Using basic trigonometry, we can find out that our points $A,B,C$ can be placed in coordinate system in the following way:

where $a = 30\sin(20^\circ), b = 30\cos(20^\circ)$ .

The blue lines are rails to be built, so we want to minimize their total length, which corresponds to minimizing the function $f(x,y) = \sqrt{(x - a)^2 + y^2} + \sqrt{(x + a)^2 + y^2} + \sqrt{ x^2 + (y - b)^2}$ .

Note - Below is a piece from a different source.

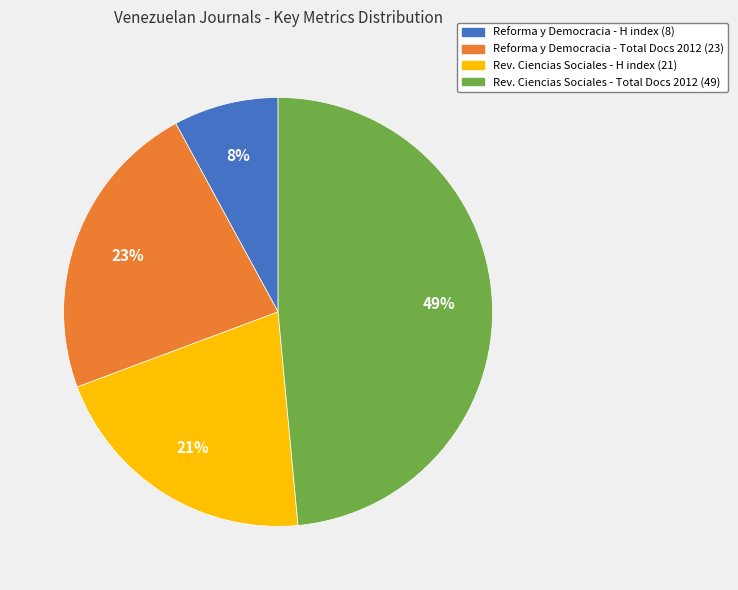

What is the ratio of the value at Reforma y Democracia - Total Docs 2012 (23) to the value at Rev. Ciencias Sociales - H index (21)?

1.1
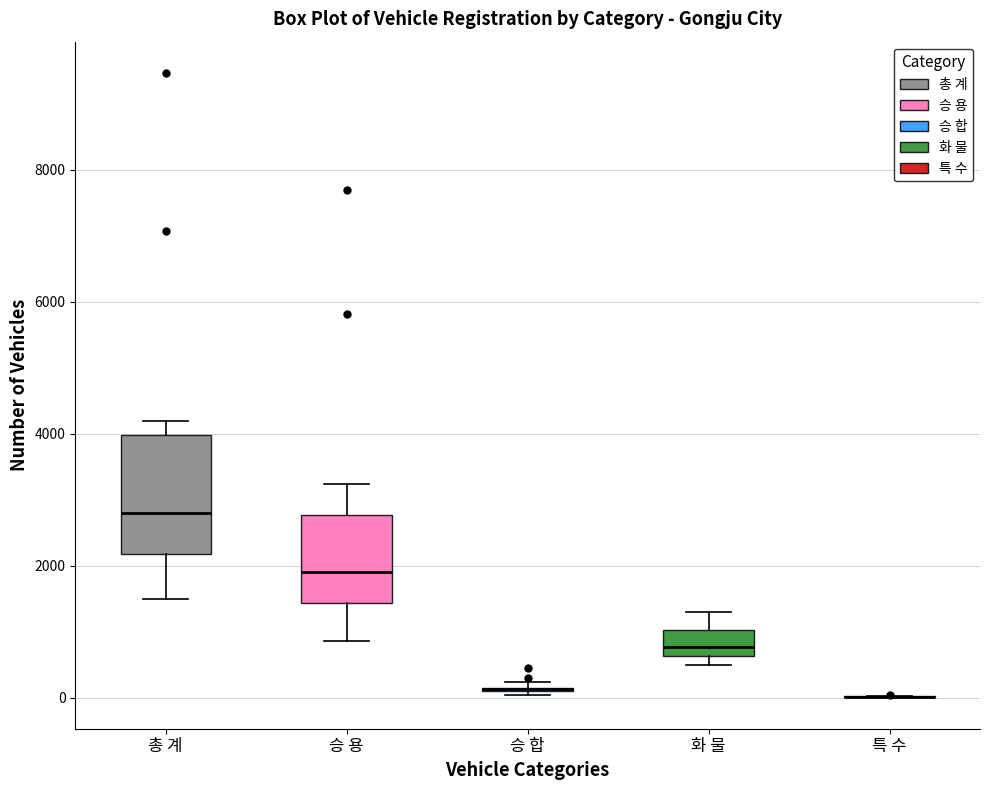

Which box is the tallest, from its lower edge to its upper edge?

총 계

Now, this would be extremely tedious to minimize by hand. Luckily, such a point $P$ is a known center of a triangle - Fermat point . Following the construction given at Wikipedia, it is obvious that minimum of $f$ occurs when $x= 0$ , so we can simplify the problem to minimizing $g(y) = f(0,y) = 2\sqrt{y^2+a^2}+\sqrt{(y-b)^2}$ . Furthermore, it is obvious that minimum should occur for $y\in [0,b]$ , and thus $g$ simplifies to $h(y) = 2\sqrt{y^2+a^2}+(b-y)$ . Taking derivative gives us $h'(y) = \frac{2y}{\sqrt{y^2+a^2}} - 1$ and solving $h'(y) = 0$ gives us $y = \frac a{\sqrt 3}$ . Thus, the minimum distance is $h(a/\sqrt 3) \approx 45.9627 \approx 46.$

Let $X$ be a set of points, where, for $i\in \{1,2,...,n\}, x_i \in X$ . Let $(x,y)$ be the location of the rail switch. We wish to minimize the total distance $D = \sum d_i = \sum \sqrt{(x-x_i)^2 + (y-y_i)^2}$

For the sake of ease, we minimize the sum of squares of distances, $D_s$ :

$D_s = \sum (x-x_i)^2+(y-y_i)^2$

We differentiate with respect to $x$ :

$\partial_xD_s = 2\sum (x-x_i) = 0$

Solving for $x$ , we see that $x = \frac{1}{n}\sum x_i = \bar{x}$ . Similar analysis shows that $y=\bar{y}$ . Computing these values gives us $(\bar{x},\bar{y})=(17.66,6.428)$ . The total length of track is now simply the sum of the distances from this point to the points $(0,0)$ , $(30,0)$ , and $(30\cos40,30sin40)$ , which yields approximately 46 km.

Note that this can be generlized to higher dimensions for larger sets of points.

By the triangle inequality, and the fact that the shortest distance between any two points is the straight line distance, we can say that the shortest rail will be consumed when a point in the triangle will have minimum sum of distances with the points A, B and C.

Every isolated system tends to acquire a minimum potential energy state.

Now, let us keep the triangle on a table, and poke holes at the points where A, B, and C lie. Now, we take three strings (length quite long), and join one end inside the triangle, and the other coming down from the holes, and we attach a mass $M$ to all three. Leaving them isolated, they rearrange such that the sum of heights of the three masses from ground is minimized, because the gravitational potential energy is $mgh$ .

This point minimizes our rail route, as the length of the strings was the same. Now, at the junction,vector sum of three equal forces is null, which means they are at $120^{\circ}$ to each other.

With this information, we can easily calculate the distances by Sine Rule.